The planned acquisition of meat producer Stegeman by rival company Ter Beke needs further investigation. The Netherlands Authority for Consumers and Markets (ACM) has come to the conclusion that further investigation is needed into the markets for meat products, and for the cutting and packaging thereof. Once that investigation has been concluded, ACM will be able to come to a final decision regarding this acquisition.

What is this case about?

Both companies produce, cut, and package meat products. They primarily cater to supermarkets, but they also target butcher’s shops. The acquisition may result in anticompetitive concerns on those markets. That is because buyers have indicated that they have few alternatives besides Stegeman and Ter Beke for large-scale procurement of meat products, and for having such products cut and packaged. The strong market position after the acquisition may lead to higher prices, reduced quality, and less innovation.

What are the next steps?

If the two meat producers decide to continue with their acquisition plans, they will have to apply for a license with ACM. ACM will then further investigate the effects of this planned acquisition. For example, ACM will look into the different markets for selling meat products, and for cutting and packaging such meat products. In addition, ACM will also seek to get a better overview of what alternatives supermarkets have, and what effects the acquisition will have on supermarkets and consumers.

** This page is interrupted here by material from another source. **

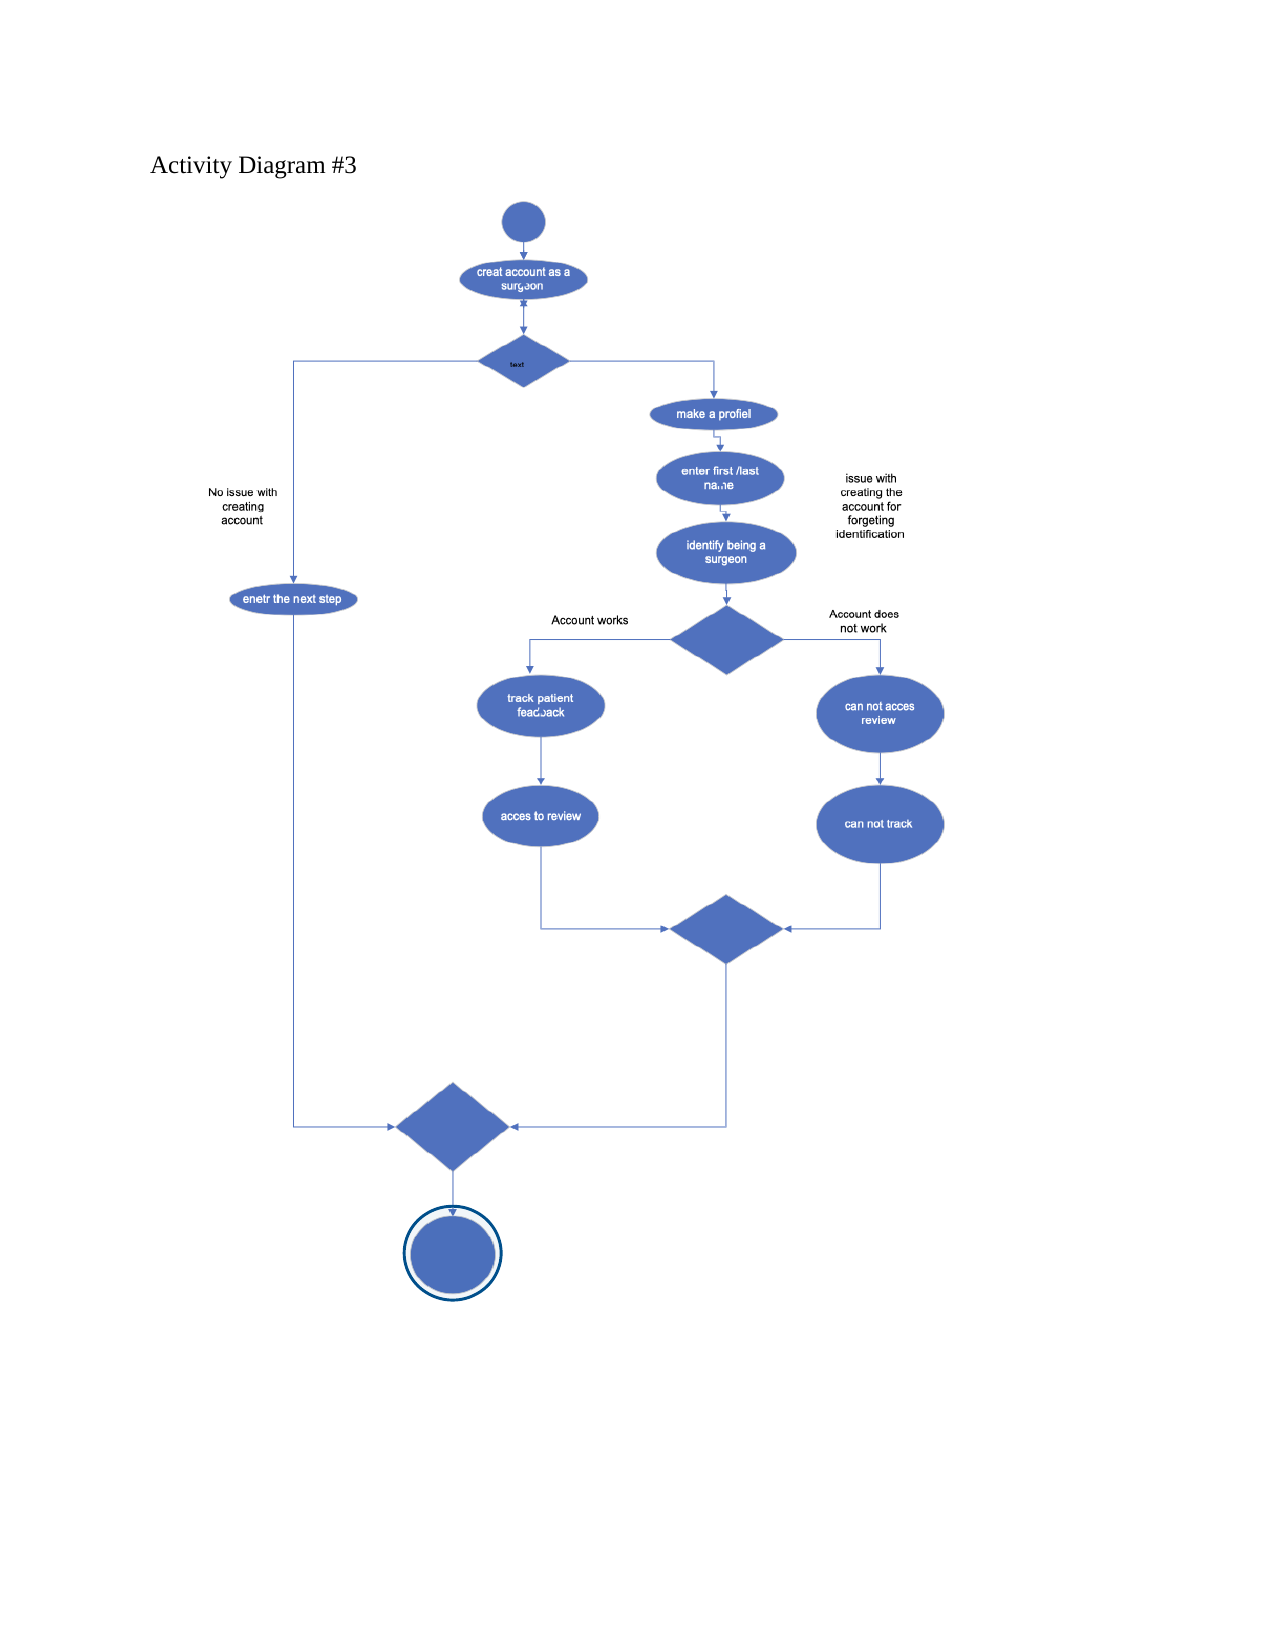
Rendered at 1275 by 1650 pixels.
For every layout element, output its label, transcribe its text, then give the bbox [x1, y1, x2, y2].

text Activity Diagram #3 [150, 150, 1125, 1318]
picture [150, 180, 1008, 1319]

ACM’s concentration control: mergers, acquisitions, and joint ventures

With any merger, acquisition, or joint venture, there is a question of whether sufficient competition will remain on that market, right after the concentration as well as in the subsequent years. Competition ensures that products are of high quality, and that they are offered on the market at competitive prices. Competition also promotes innovation. That is why ACM decides in advance whether or not companies are allowed to join forces. ACM assesses whether the markets involved will continue to work well for people and businesses after that transaction.